The European Commission confirmed it will allow EU industries to continue emitting CO₂ well into the 2040s [1].

This move effectively weakens the EU Emissions Trading System (ETS), a cornerstone of the bloc's climate strategy. By extending the timeline for emissions, the Commission is providing a buffer for industries to adapt to carbon-pricing rules, but the decision risks undermining the European Union's global leadership on climate change.

The ETS was designed to limit greenhouse gas emissions by creating a financial incentive for companies to reduce their carbon footprint. However, the new confirmation indicates a shift in the blueprint for the carbon market. Critics said that allowing these emissions to persist for another two decades creates a loophole that slows the transition to green energy.

MEP Michael Bloss (Greens/EFA) and Wijnand Stoefs of Carbon Market Watch have raised concerns regarding the effectiveness of the system under these revised terms. The tension lies between the economic necessity of protecting EU industries from sudden costs, and the environmental urgency of meeting climate targets.

While the European Commission has presented this as a necessary adjustment for industrial stability, the policy shift has drawn fire from environmental advocates. They said that the world often copies EU climate policy, meaning a weakening of the ETS in Brussels could lead to similar regressions in other global jurisdictions.

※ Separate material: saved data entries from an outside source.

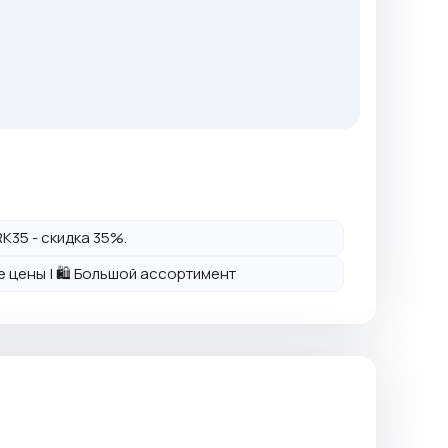
K35 - скидка 35%.
ие цены | 🛍️ Большой ассортимент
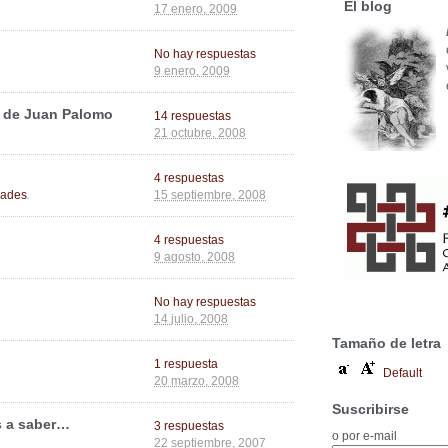
El blog
17 enero, 2009
No hay respuestas
9 enero, 2009
o de Juan Palomo
14 respuestas
21 octubre, 2008
4 respuestas
.
dades
15 septiembre, 2008
4 respuestas
9 agosto, 2008
No hay respuestas
14 julio, 2008
Tamaño de letra
1 respuesta
Default
20 marzo, 2008
Suscribirse
s a saber…
3 respuestas
o por e-mail
22 septiembre, 2007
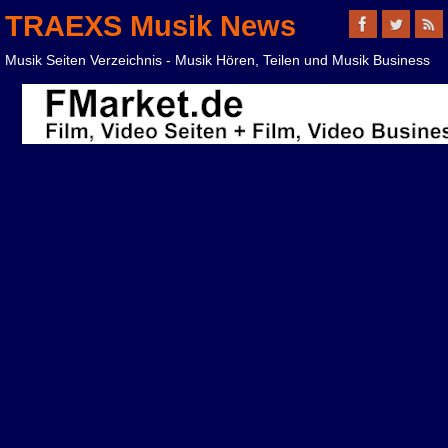
TRAEXS Musik News
Musik Seiten Verzeichnis - Musik Hören, Teilen und Musik Business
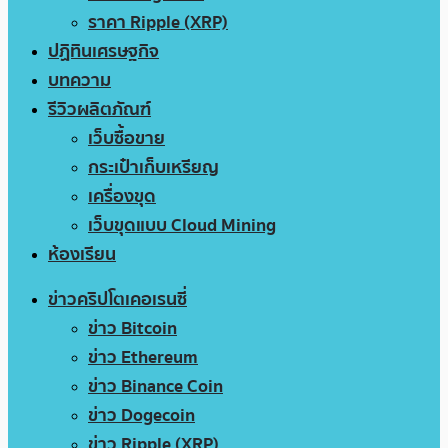
ราคา Ripple (XRP)
ปฏิทินเศรษฐกิจ
บทความ
รีวิวผลิตภัณฑ์
เว็บซื้อขาย
กระเป๋าเก็บเหรียญ
เครื่องขุด
เว็บขุดแบบ Cloud Mining
ห้องเรียน
ข่าวคริปโตเคอเรนซี่
ข่าว Bitcoin
ข่าว Ethereum
ข่าว Binance Coin
ข่าว Dogecoin
ข่าว Ripple (XRP)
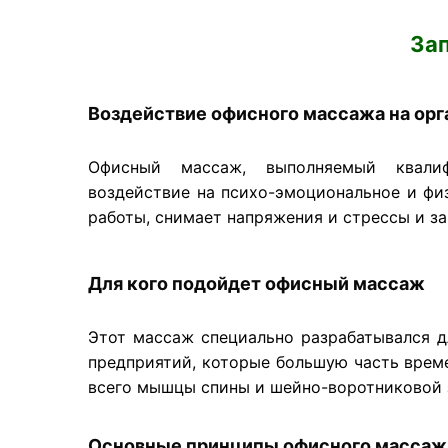
Зап
Воздействие офисного массажа на орг
Офисный массаж, выполняемый квал
воздействие на психо-эмоциональное и фи
работы, снимает напряжения и стрессы и з
Для кого подойдет офисный массаж
Этот массаж специально разрабатывался д
предприятий, которые большую часть врем
всего мышцы спины и шейно-воротниковой
Основные принципы офисного массаж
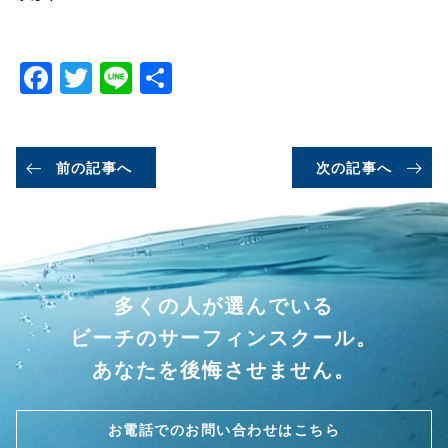
Facebook
Twitter
Line
共
有
前の記事へ
次の記事へ
多くの人が選んでいる
ビーチのサーフィンスクール。
あなたを後悔させません。
お電話でのお問い合わせはこちら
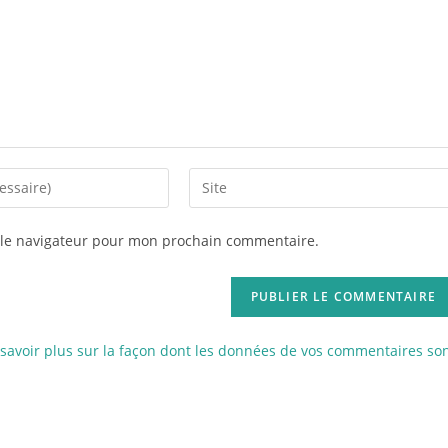
 le navigateur pour mon prochain commentaire.
savoir plus sur la façon dont les données de vos commentaires so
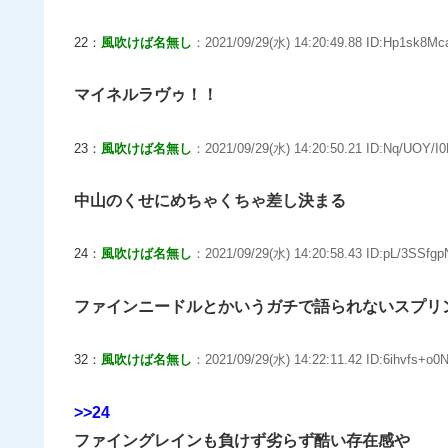
22：
風吹けば名無し
：2021/09/29(水) 14:20:49.88 ID:Hp1sk8Mc
マイネルラヴゥ！！
23：
風吹けば名無し
：2021/09/29(水) 14:20:50.21 ID:Nq/UOY/I0
中山のくせにめちゃくちゃ差し決まる
24：
風吹けば名無し
：2021/09/29(水) 14:20:58.43 ID:pL/3SSfgp
ファインニードルとかいうガチで語られないスプリ
32：
風吹けば名無し
：2021/09/29(水) 14:22:11.42 ID:6ihvfs+o0
>>24
ファイングレインも負けず劣らず酷い存在感や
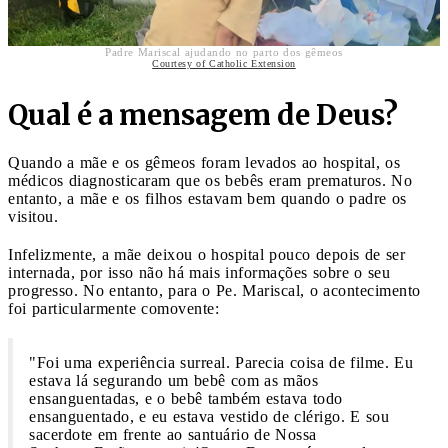
Padre Mariscal ajudando no parto dos gêmeos
Courtesy of Catholic Extension
Qual é a mensagem de Deus?
Quando a mãe e os gêmeos foram levados ao hospital, os
médicos diagnosticaram que os bebês eram prematuros. No
entanto, a mãe e os filhos estavam bem quando o padre os
visitou.
Infelizmente, a mãe deixou o hospital pouco depois de ser
internada, por isso não há mais informações sobre o seu
progresso. No entanto, para o Pe. Mariscal, o acontecimento
foi particularmente comovente:
"Foi uma experiência surreal. Parecia coisa de filme. Eu
estava lá segurando um bebê com as mãos
ensanguentadas, e o bebê também estava todo
ensanguentado, e eu estava vestido de clérigo. E sou
sacerdote em frente ao santuário de Nossa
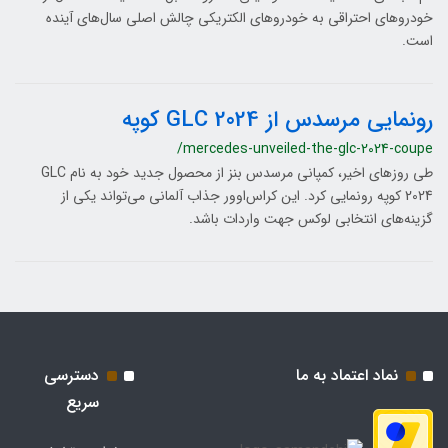
خودروهای احتراقی به خودروهای الکتریکی چالش اصلی سال‌‌های آینده
است.
رونمایی مرسدس از GLC 2024 کوپه
/mercedes-unveiled-the-glc-2024-coupe
طی روزهای اخیر، کمپانی مرسدس بنز از محصول جدید خود به نام GLC
2024 کوپه رونمایی کرد. این کراس‌اوور جذاب آلمانی می‌تواند یکی از
گزینه‌های انتخابی لوکس جهت واردات باشد.
نماد اعتماد به ما
دسترسی
سریع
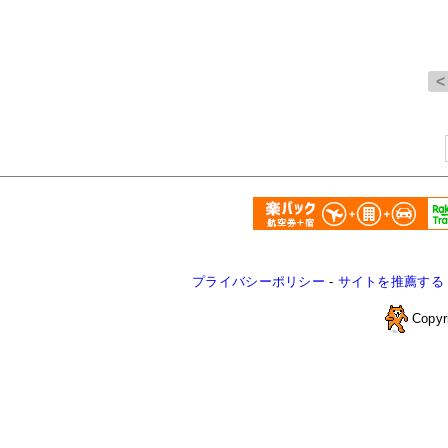
プライバシーポリシー
-
サイトを推薦する
Copyr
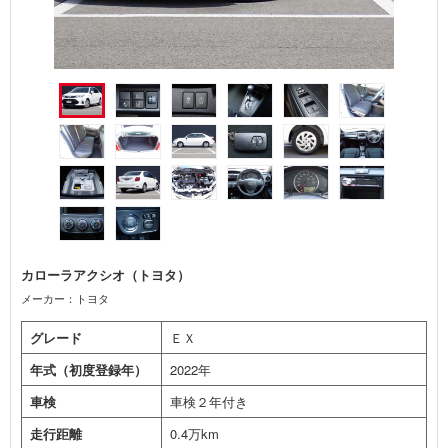
カローラアクシオ（トヨタ）
メーカー：トヨタ
グレード
ＥＸ
年式（初度登録年）
2022年
車検
車検２年付き
走行距離
0.4万km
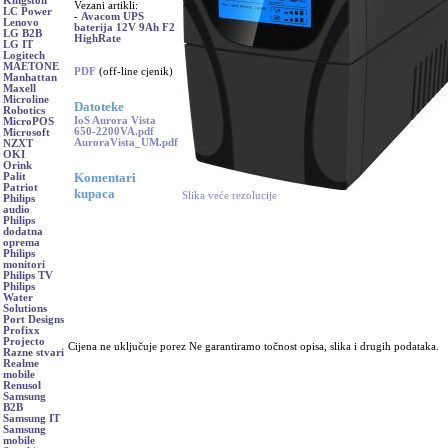
Kingston
Vezani artikli:
LC Power
-
Avacom UPS
Lenovo
baterija 12V 9Ah F2
LG B2B
HighRate
LG IT
Logitech
MAETONE
PDF
(off-line cjenik)
Manhattan
Maxell
Microline
Datoteke
Robotics
IoS Aurora Vista
MicroPOS
650-2200VA.pdf
Microsoft
AuroraVista_UM.pdf
NZXT
OKI
Orink
Komentari
Palit
Patriot
kupaca
Slika veće rezolucije
Philips
audio
Philips
dodatna
oprema
Philips
monitori
Philips TV
Philips
Water
Solutions
Port Designs
Profixx
Projecto
Cijena ne uključuje porez Ne garantiramo točnost opisa, slika i drugih podataka.
Razne stvari
Realme
mobile
Renusol
Samsung
B2B
Samsung IT
Samsung
mobile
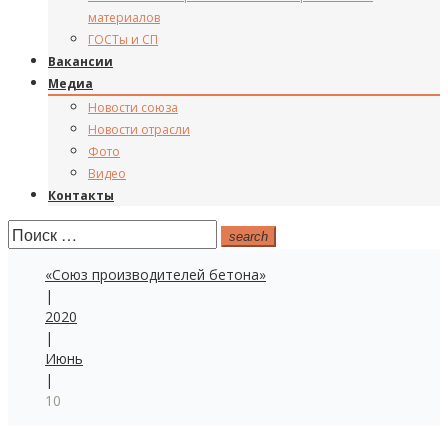
материалов
ГОСТы и СП
Вакансии
Медиа
Новости союза
Новости отрасли
Фото
Видео
Контакты
Поиск:
search
«Союз производителей бетона»
|
2020
|
Июнь
|
10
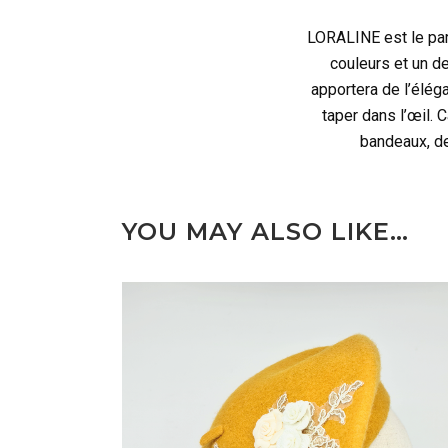
LORALINE est le par
couleurs et un de
apportera de l’élég
taper dans l’œil. 
bandeaux, de
YOU MAY ALSO LIKE…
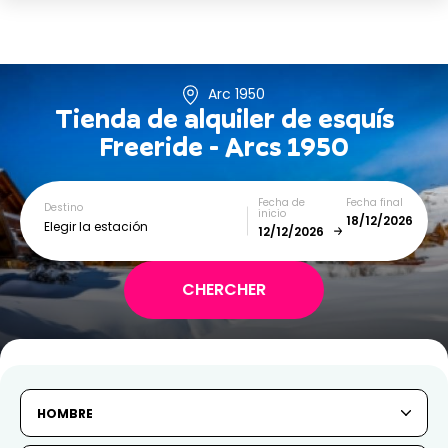
Arc 1950
Tienda de alquiler de esquís
Freeride - Arcs 1950
Fecha de
Fecha final
Destino
inicio
Elegir la estación
December
January
SUN
MON
TUE
WED
THU
FRI
SAT
HOMBRE
1
2
3
4
5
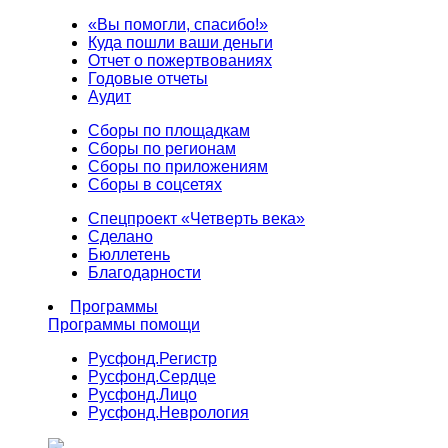
«Вы помогли, спасибо!»
Куда пошли ваши деньги
Отчет о пожертвованиях
Годовые отчеты
Аудит
Сборы по площадкам
Сборы по регионам
Сборы по приложениям
Сборы в соцсетях
Спецпроект «Четверть века»
Сделано
Бюллетень
Благодарности
Программы
Программы помощи
Русфонд.
Регистр
Русфонд.
Сердце
Русфонд.
Лицо
Русфонд.
Неврология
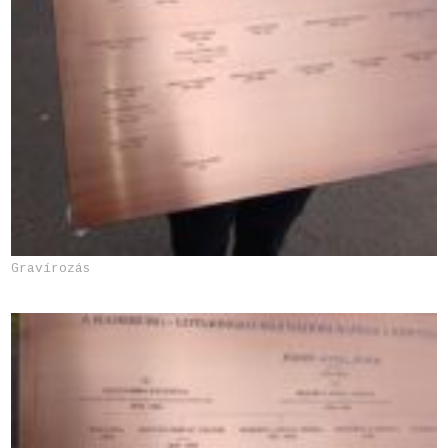
Gravírozás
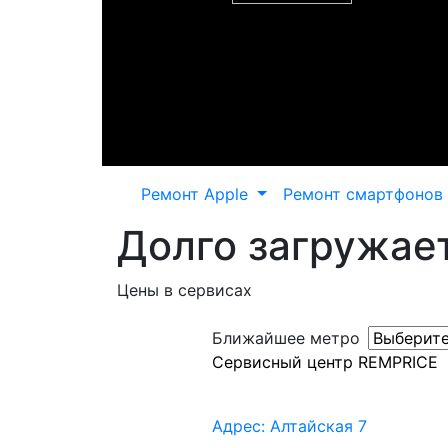
Ремонт Apple
Ремонт смартфонов
Долго загружает
Цены в сервисах
Ближайшее метро
Сервисный центр REMPRICE
Адрес: Алтайская 7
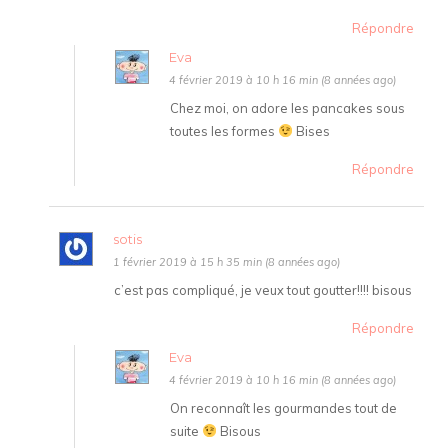
Répondre
Eva
4 février 2019 à 10 h 16 min (8 années ago)
Chez moi, on adore les pancakes sous
toutes les formes
Bises
Répondre
sotis
1 février 2019 à 15 h 35 min (8 années ago)
c’est pas compliqué, je veux tout goutter!!!! bisous
Répondre
Eva
4 février 2019 à 10 h 16 min (8 années ago)
On reconnaît les gourmandes tout de
suite
Bisous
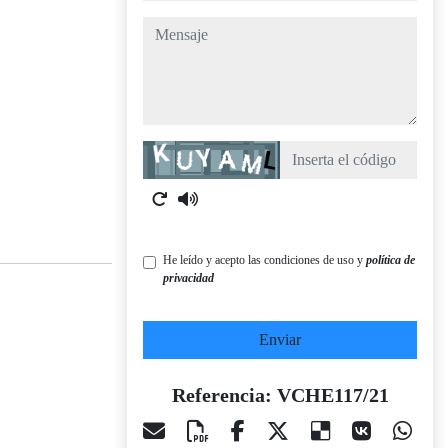
mensaje
Captcha
He leído y acepto las condiciones de uso y
política de
privacidad
Enviar
Referencia: VCHE117/21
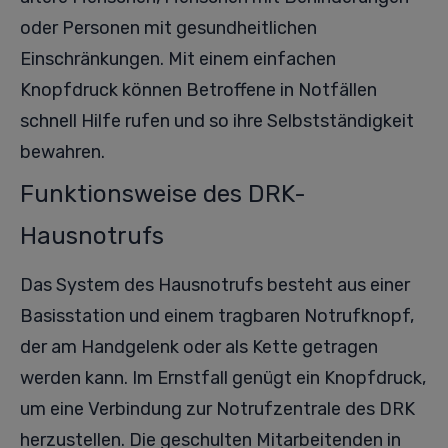
oder Personen mit gesundheitlichen
Einschränkungen. Mit einem einfachen
Knopfdruck können Betroffene in Notfällen
schnell Hilfe rufen und so ihre Selbstständigkeit
bewahren.
Funktionsweise des DRK-
Hausnotrufs
Das System des Hausnotrufs besteht aus einer
Basisstation und einem tragbaren Notrufknopf,
der am Handgelenk oder als Kette getragen
werden kann. Im Ernstfall genügt ein Knopfdruck,
um eine Verbindung zur Notrufzentrale des DRK
herzustellen. Die geschulten Mitarbeitenden in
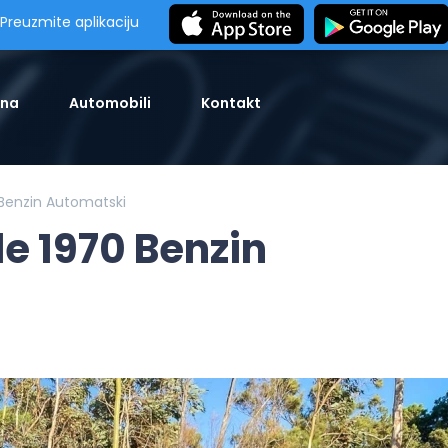
Preuzmite aplikaciju
tna
Automobili
Kontakt
 Benzin Automatski
e 1970 Benzin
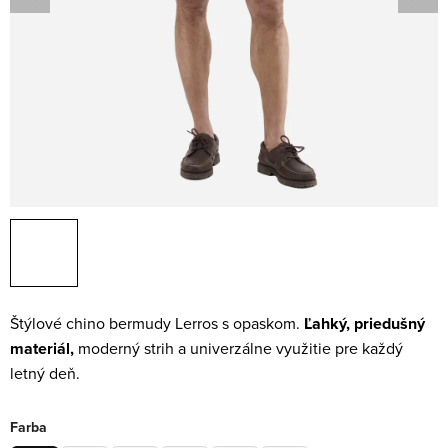
Štýlové chino bermudy Lerros s opaskom.
Ľahký, priedušný
materiál,
moderný strih a univerzálne využitie pre každý
letný deň.
Farba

The decision follows a period of internal debate within the EU regarding how to maintain industrial competitiveness while pursuing carbon neutrality. The Commission's confirmation suggests that the immediate priority is the economic viability of heavy industry over the strict adherence to aggressive emission reduction timelines [1].

The European Commission confirmed it will allow EU industries to continue emitting CO₂ well into the 2040s.

This policy shift signals a pragmatic, though controversial, pivot by the EU to prioritize industrial stability over rapid decarbonization. By extending emission allowances into the 2040s, the EU is acknowledging that the current pace of technological transition for heavy industry is slower than its climate goals anticipated. This may reduce the immediate economic shock to European companies but risks damaging the EU's credibility as a global climate regulator.